→ **What is expected**: Which lines run from the one containing "Find the neighboring" through the end of the material? Reproduce them exactly.

[Records provided — start]

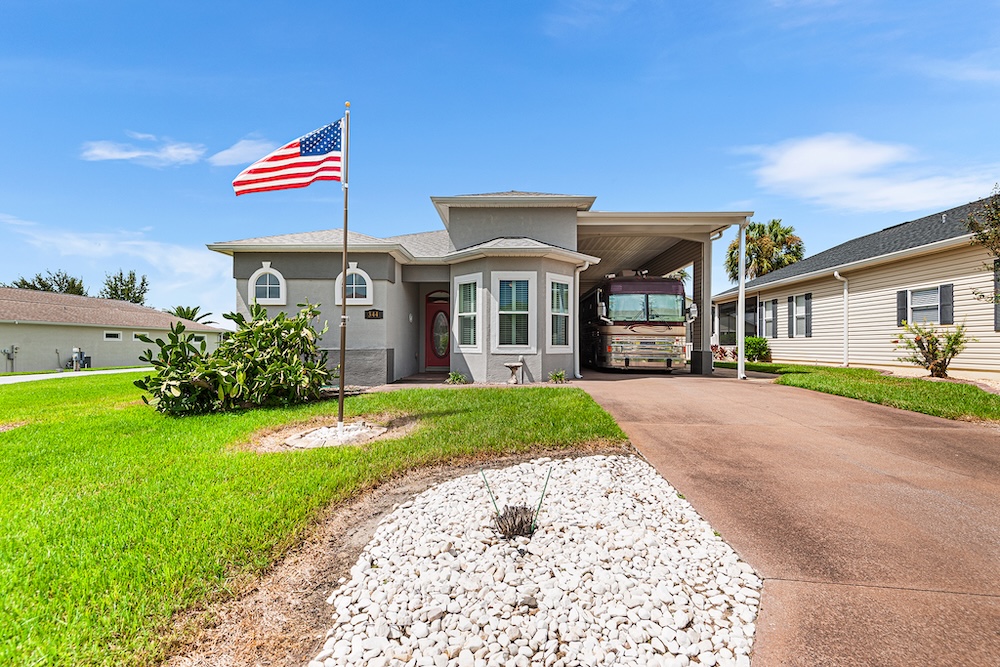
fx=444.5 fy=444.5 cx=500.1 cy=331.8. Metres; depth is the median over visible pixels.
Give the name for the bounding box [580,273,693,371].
motorhome
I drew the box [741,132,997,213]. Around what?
cloud
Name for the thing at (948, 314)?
shutter
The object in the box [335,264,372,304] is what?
arched window
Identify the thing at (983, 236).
tree
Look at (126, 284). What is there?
tree
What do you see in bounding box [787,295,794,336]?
shutter
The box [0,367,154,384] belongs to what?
driveway
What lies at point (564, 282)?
window
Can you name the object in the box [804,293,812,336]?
shutter
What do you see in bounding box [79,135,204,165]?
cloud
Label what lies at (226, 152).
cloud
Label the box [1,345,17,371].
electric meter
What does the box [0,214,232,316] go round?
cloud
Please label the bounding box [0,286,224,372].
neighboring house
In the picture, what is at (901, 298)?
shutter
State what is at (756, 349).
shrub
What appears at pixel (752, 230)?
palm tree
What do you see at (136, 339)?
window
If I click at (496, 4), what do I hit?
sky
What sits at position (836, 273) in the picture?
downspout
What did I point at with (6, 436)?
lawn
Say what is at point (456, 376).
small plant
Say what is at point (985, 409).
lawn
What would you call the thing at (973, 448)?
driveway
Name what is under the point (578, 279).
downspout
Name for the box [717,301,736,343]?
window
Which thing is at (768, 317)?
window
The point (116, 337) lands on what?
window
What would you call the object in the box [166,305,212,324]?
palm tree
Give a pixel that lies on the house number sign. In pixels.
(374, 314)
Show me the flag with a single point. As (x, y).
(321, 150)
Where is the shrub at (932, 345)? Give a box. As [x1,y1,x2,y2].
[895,321,966,377]
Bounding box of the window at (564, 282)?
[546,274,572,351]
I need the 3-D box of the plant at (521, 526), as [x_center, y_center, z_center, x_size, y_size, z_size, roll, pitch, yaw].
[0.102,1.110,2.898,0.493,0.430,0.487,0,-1,1]
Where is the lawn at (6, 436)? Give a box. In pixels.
[0,372,633,666]
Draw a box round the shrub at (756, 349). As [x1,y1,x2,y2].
[744,335,771,362]
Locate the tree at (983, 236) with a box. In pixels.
[965,186,999,306]
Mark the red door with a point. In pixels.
(443, 312)
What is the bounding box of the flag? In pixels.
[233,118,344,195]
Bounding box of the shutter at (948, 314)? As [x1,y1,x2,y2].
[939,283,953,325]
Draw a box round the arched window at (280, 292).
[249,261,286,304]
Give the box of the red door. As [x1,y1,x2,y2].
[424,290,449,369]
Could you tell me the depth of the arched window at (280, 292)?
11.48 m
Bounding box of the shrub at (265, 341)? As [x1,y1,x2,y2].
[134,302,335,415]
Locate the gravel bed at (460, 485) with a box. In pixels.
[303,454,761,666]
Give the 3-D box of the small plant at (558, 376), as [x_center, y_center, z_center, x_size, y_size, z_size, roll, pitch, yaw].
[1.426,1.123,11.058,0.570,0.369,0.596,0,-1,1]
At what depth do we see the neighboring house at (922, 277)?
13.75 m
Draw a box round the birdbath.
[504,362,523,384]
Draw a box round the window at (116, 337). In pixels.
[103,331,122,340]
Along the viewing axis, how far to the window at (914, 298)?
12.33 m
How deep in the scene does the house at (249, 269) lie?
11.81 m
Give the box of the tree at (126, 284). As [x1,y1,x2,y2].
[102,269,149,304]
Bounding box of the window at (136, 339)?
[132,332,143,340]
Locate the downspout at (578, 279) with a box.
[574,260,588,378]
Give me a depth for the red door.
13.90 m
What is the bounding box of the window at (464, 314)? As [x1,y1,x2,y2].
[452,275,481,351]
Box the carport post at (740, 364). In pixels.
[737,222,747,378]
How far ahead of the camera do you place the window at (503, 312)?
10.89 m
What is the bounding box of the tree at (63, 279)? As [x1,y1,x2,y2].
[9,269,85,295]
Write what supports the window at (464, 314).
in the house at (249, 269)
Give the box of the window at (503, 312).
[491,271,534,351]
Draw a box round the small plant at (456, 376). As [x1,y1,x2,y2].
[446,370,467,384]
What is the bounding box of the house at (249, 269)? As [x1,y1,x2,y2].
[205,189,751,385]
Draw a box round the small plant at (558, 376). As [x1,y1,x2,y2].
[549,369,566,383]
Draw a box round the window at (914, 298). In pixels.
[904,286,938,323]
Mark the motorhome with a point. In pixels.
(646, 329)
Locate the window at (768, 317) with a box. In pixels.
[762,298,775,338]
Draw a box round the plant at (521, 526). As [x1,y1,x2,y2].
[480,465,552,538]
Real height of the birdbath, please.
0.527 m
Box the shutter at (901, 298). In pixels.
[896,289,907,326]
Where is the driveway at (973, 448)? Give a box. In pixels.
[572,366,999,666]
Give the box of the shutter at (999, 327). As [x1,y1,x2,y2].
[993,258,999,330]
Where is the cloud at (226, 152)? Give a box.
[209,135,275,166]
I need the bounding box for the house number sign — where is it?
[365,309,382,319]
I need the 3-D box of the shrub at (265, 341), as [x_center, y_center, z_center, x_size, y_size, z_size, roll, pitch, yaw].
[-4.322,0.433,7.633,3.043,1.907,3.056,0,-1,25]
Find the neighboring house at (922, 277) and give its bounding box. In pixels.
[712,196,999,377]
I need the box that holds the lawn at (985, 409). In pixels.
[730,362,999,423]
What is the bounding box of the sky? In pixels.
[0,0,999,324]
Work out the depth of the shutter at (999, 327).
10.48 m
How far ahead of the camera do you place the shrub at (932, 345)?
10.67 m
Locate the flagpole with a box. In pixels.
[337,102,349,427]
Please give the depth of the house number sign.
11.25 m
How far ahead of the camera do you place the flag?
5.61 m
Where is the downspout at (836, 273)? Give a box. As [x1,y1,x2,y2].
[833,270,848,366]
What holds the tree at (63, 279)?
on the ground
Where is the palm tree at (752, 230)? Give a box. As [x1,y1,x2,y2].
[724,218,804,281]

[Records provided — finish]

→ **Output for this exercise**:
Find the neighboring house at (922, 277) and give its bounding box. In pixels.
[712,196,999,377]
I need the box that holds the lawn at (985, 409). In pixels.
[730,362,999,423]
What is the bounding box of the sky? In pixels.
[0,0,999,324]
Work out the depth of the shutter at (999, 327).
10.48 m
How far ahead of the camera do you place the shrub at (932, 345)?
10.67 m
Locate the flagpole with a box. In pixels.
[337,102,349,427]
Please give the depth of the house number sign.
11.25 m
How far ahead of the camera do you place the flag?
5.61 m
Where is the downspout at (836, 273)? Give a box. As [x1,y1,x2,y2].
[833,270,848,366]
What holds the tree at (63, 279)?
on the ground
Where is the palm tree at (752, 230)? Give a box. As [x1,y1,x2,y2].
[724,218,804,281]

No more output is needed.